The main dataset for our project is a combined from several datasets made by United Nations Development Program, World Bank, Kaggle, and World Health Organization. The dataset can be found here.The dataset has records from 1985 to 2016. However, since there is very few data in 2016, we will only keep the range from 1985 to 2015.The dataset has 27820 observations and 10 features. Features we are interested in include :
Features
Country
Year : from 1985 to 2015
Sex
Age : Age groups including “5-14”, “15-24”, “25-34”, “35-54”, “55-74”, and “75+”.
Suicides_no : Number of suicides
Population
GDP_per_capita:ratio between the country’s GDP and its population
Continent
Apart from those, we will create another variable called suicides_per_100k which is obtained by dividing Suicides_no by population
There are on average, 74.4 countries in the dataset across each year. Graph below shows the distribution of countries from 1995 to 2015, Although the number of countries before 1995 is quite less,after that the amount of countries for each year is stable around 80.
We plot the estimated total suicides per 100k population across all countries throughout the time. As we can see,the number of suicides reaches its peak in the year 1995 with 243544 cases.But in recent years, the estimated suicides are decreasing.
Globally, the rate of suicide has been ~3.5 times higher for men.And this trend has remained constant since mid 90s.The male and female suicide rates peaked in the year 1995.

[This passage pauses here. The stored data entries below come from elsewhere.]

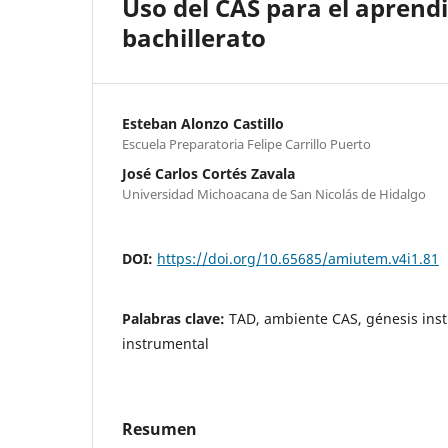
Uso del CAS para el aprend
bachillerato
Esteban Alonzo Castillo
Escuela Preparatoria Felipe Carrillo Puerto
José Carlos Cortés Zavala
Universidad Michoacana de San Nicolás de Hidalgo
DOI:
https://doi.org/10.65685/amiutem.v4i1.81
Palabras clave:
TAD, ambiente CAS, génesis ins
instrumental
Resumen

The ratio between male and female have remained constant in all Continents, Age groups and sex.It is also found that the likelihood of suicide rates increases with age. This trend is also true across all continents and sex.
In the Continent of Oceania there is higher number of suicides in people aged between 15-24 and 25-34.wheras in other Continents the suicide rates are more between age groups of 55-74 and 75+.
As can be seen from the plots below,the rate of suicides is decreasing in Asia and Europe but decreasing in America and Oceania.Since 1995, suicide rate is relatively constant in the African continent.
After the year 1995 which saw the highest number of cases,the suicide rates have been steadily decreasing across all age groups with an exception of age group between 5-14 where the rate is nearly constant.
Lithuania’s number has been the highest with around 41 suicides per 100k population,followed by Russian Federation and Sri Lanka.There is a large over representation of European countries with high suicide rates.
Here we are interested in finding the change in suicide rates in the year 1995 and 2014.The reason for selecting these two years is to have large representation of countries across continents.We also ignore few countries that have almost no change in the suicide rates between the year 1995 and 2014.
It is observed that there is a huge decrease in the suicide rates in most of the European countries compared to countries of other continents.Portugal, United Kingdom and Malta are the few countries with increase in Suicide rates in Europe.Estonia is the country with considerable decrease by almost 125%,followed by Russian Federation and Latvia with 121% and 113% respectively.
Republic of Korea,Japan,Georgia and Qatar are the countries with an increase in suicide rates.Republic of Korea particularly catches the eye with highest increase among all the countries,as suicide rate has increased by 147%.
Americas is a peculiar case with more than two thirds of the countries have an increase in the suicide rates,which is not the trend followed by countries of other continents.Suriname has the highest increase with 82.2% and Cuba has the steepest decrease of 64.4%.
As observed from the graph below, There is weak positive linear relationship between suicide rates and Country’s GDP.That is richer countries are associated to higher rates of suicide.
The points to do top left and bottom right are exceptional cases(outliers), but heavily influence the regression line, hence will be removed.
##
## Call:
## lm(formula = suicide_per_100k ~ gdp_per_capita, data = gdp_suicide_no_outliers)
##
## Residuals:
## Min 1Q Median 3Q Max
## -12.404 -4.977 -2.112 5.577 19.782
##
## Coefficients:
## Estimate Std. Error t value Pr(>|t|)
## (Intercept) 9.155e+00 3.472e-03 2637.3 <2e-16 ***
## gdp_per_capita 1.175e-04 1.459e-07 804.8 <2e-16 ***
## ---
## Signif. codes: 0 '***' 0.001 '**' 0.01 '*' 0.05 '.' 0.1 ' ' 1
##
## Residual standard error: 6.765 on 8450926 degrees of freedom
## Multiple R-squared: 0.07119, Adjusted R-squared: 0.07119
## F-statistic: 6.477e+05 on 1 and 8450926 DF, p-value: < 2.2e-16
Now we can see the clear positive linear relation between GDP and Suicide rates.